(About this task):
Write out the lines below once more, exactly as they appear. Do not include pictures.

── Available records

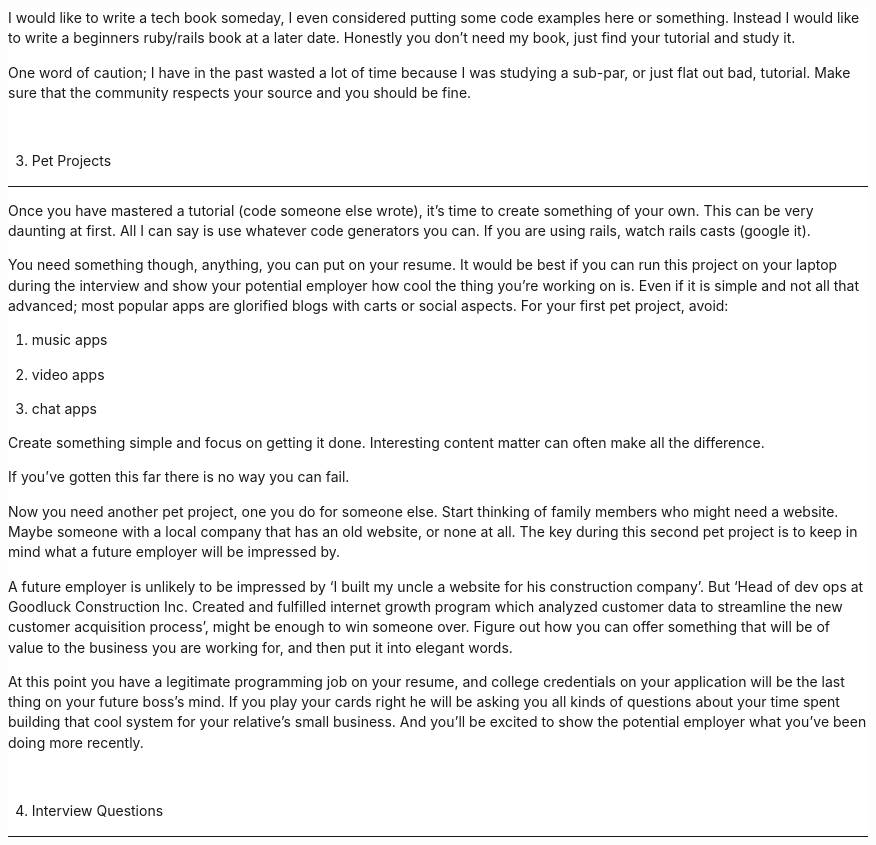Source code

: I would like to write a tech book someday, I even considered putting some code
examples here or something. Instead I would like to write a beginners ruby/rails
book at a later date. Honestly you don’t need my book, just find your tutorial
and study it.

One word of caution; I have in the past wasted a lot of time because I was
studying a sub-par, or just flat out bad, tutorial. Make sure that the community
respects your source and you should be fine.

 

3. Pet Projects
---------------

Once you have mastered a tutorial (code someone else wrote), it’s time to create
something of your own. This can be very daunting at first. All I can say is use
whatever code generators you can. If you are using rails, watch rails casts
(google it).

You need something though, anything, you can put on your resume. It would be
best if you can run this project on your laptop during the interview and show
your potential employer how cool the thing you’re working on is. Even if it is
simple and not all that advanced; most popular apps are glorified blogs with
carts or social aspects. For your first pet project, avoid:

1.  music apps

2.  video apps

3.  chat apps

Create something simple and focus on getting it done. Interesting content matter
can often make all the difference.

If you’ve gotten this far there is no way you can fail.

Now you need another pet project, one you do for someone else. Start thinking of
family members who might need a website. Maybe someone with a local company that
has an old website, or none at all. The key during this second pet project is to
keep in mind what a future employer will be impressed by.

A future employer is unlikely to be impressed by ‘I built my uncle a website for
his construction company’. But ‘Head of dev ops at Goodluck Construction Inc.
Created and fulfilled internet growth program which analyzed customer data to
streamline the new customer acquisition process’, might be enough to win someone
over. Figure out how you can offer something that will be of value to the
business you are working for, and then put it into elegant words.

At this point you have a legitimate programming job on your resume, and college
credentials on your application will be the last thing on your future boss’s
mind. If you play your cards right he will be asking you all kinds of questions
about your time spent building that cool system for your relative’s small
business. And you’ll be excited to show the potential employer what you’ve been
doing more recently.

 

4. Interview Questions
----------------------
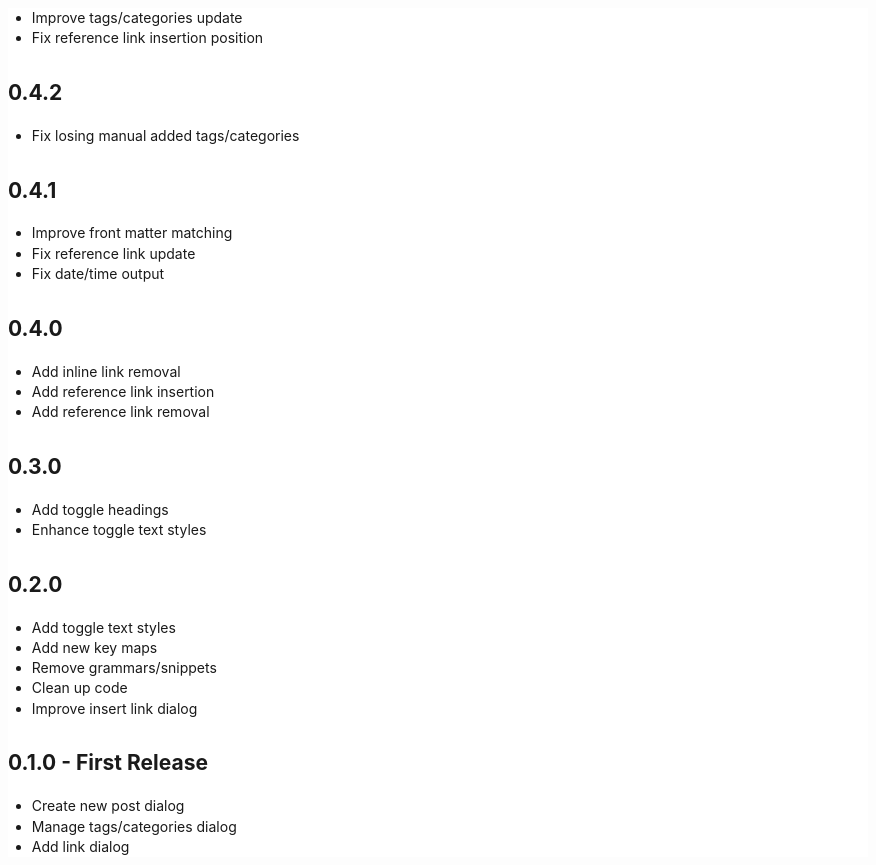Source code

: * Improve tags/categories update
* Fix reference link insertion position

## 0.4.2

* Fix losing manual added tags/categories

## 0.4.1

* Improve front matter matching
* Fix reference link update
* Fix date/time output

## 0.4.0

* Add inline link removal
* Add reference link insertion
* Add reference link removal

## 0.3.0

* Add toggle headings
* Enhance toggle text styles

## 0.2.0

* Add toggle text styles
* Add new key maps
* Remove grammars/snippets
* Clean up code
* Improve insert link dialog

## 0.1.0 - First Release

* Create new post dialog
* Manage tags/categories dialog
* Add link dialog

────

(Result below):
Source code

: I would like to write a tech book someday, I even considered putting some code
examples here or something. Instead I would like to write a beginners ruby/rails
book at a later date. Honestly you don’t need my book, just find your tutorial
and study it.

One word of caution; I have in the past wasted a lot of time because I was
studying a sub-par, or just flat out bad, tutorial. Make sure that the community
respects your source and you should be fine.

 

3. Pet Projects
---------------

Once you have mastered a tutorial (code someone else wrote), it’s time to create
something of your own. This can be very daunting at first. All I can say is use
whatever code generators you can. If you are using rails, watch rails casts
(google it).

You need something though, anything, you can put on your resume. It would be
best if you can run this project on your laptop during the interview and show
your potential employer how cool the thing you’re working on is. Even if it is
simple and not all that advanced; most popular apps are glorified blogs with
carts or social aspects. For your first pet project, avoid:

1.  music apps

2.  video apps

3.  chat apps

Create something simple and focus on getting it done. Interesting content matter
can often make all the difference.

If you’ve gotten this far there is no way you can fail.

Now you need another pet project, one you do for someone else. Start thinking of
family members who might need a website. Maybe someone with a local company that
has an old website, or none at all. The key during this second pet project is to
keep in mind what a future employer will be impressed by.

A future employer is unlikely to be impressed by ‘I built my uncle a website for
his construction company’. But ‘Head of dev ops at Goodluck Construction Inc.
Created and fulfilled internet growth program which analyzed customer data to
streamline the new customer acquisition process’, might be enough to win someone
over. Figure out how you can offer something that will be of value to the
business you are working for, and then put it into elegant words.

At this point you have a legitimate programming job on your resume, and college
credentials on your application will be the last thing on your future boss’s
mind. If you play your cards right he will be asking you all kinds of questions
about your time spent building that cool system for your relative’s small
business. And you’ll be excited to show the potential employer what you’ve been
doing more recently.

 

4. Interview Questions
----------------------
Source code

: * Improve tags/categories update
* Fix reference link insertion position

## 0.4.2

* Fix losing manual added tags/categories

## 0.4.1

* Improve front matter matching
* Fix reference link update
* Fix date/time output

## 0.4.0

* Add inline link removal
* Add reference link insertion
* Add reference link removal

## 0.3.0

* Add toggle headings
* Enhance toggle text styles

## 0.2.0

* Add toggle text styles
* Add new key maps
* Remove grammars/snippets
* Clean up code
* Improve insert link dialog

## 0.1.0 - First Release

* Create new post dialog
* Manage tags/categories dialog
* Add link dialog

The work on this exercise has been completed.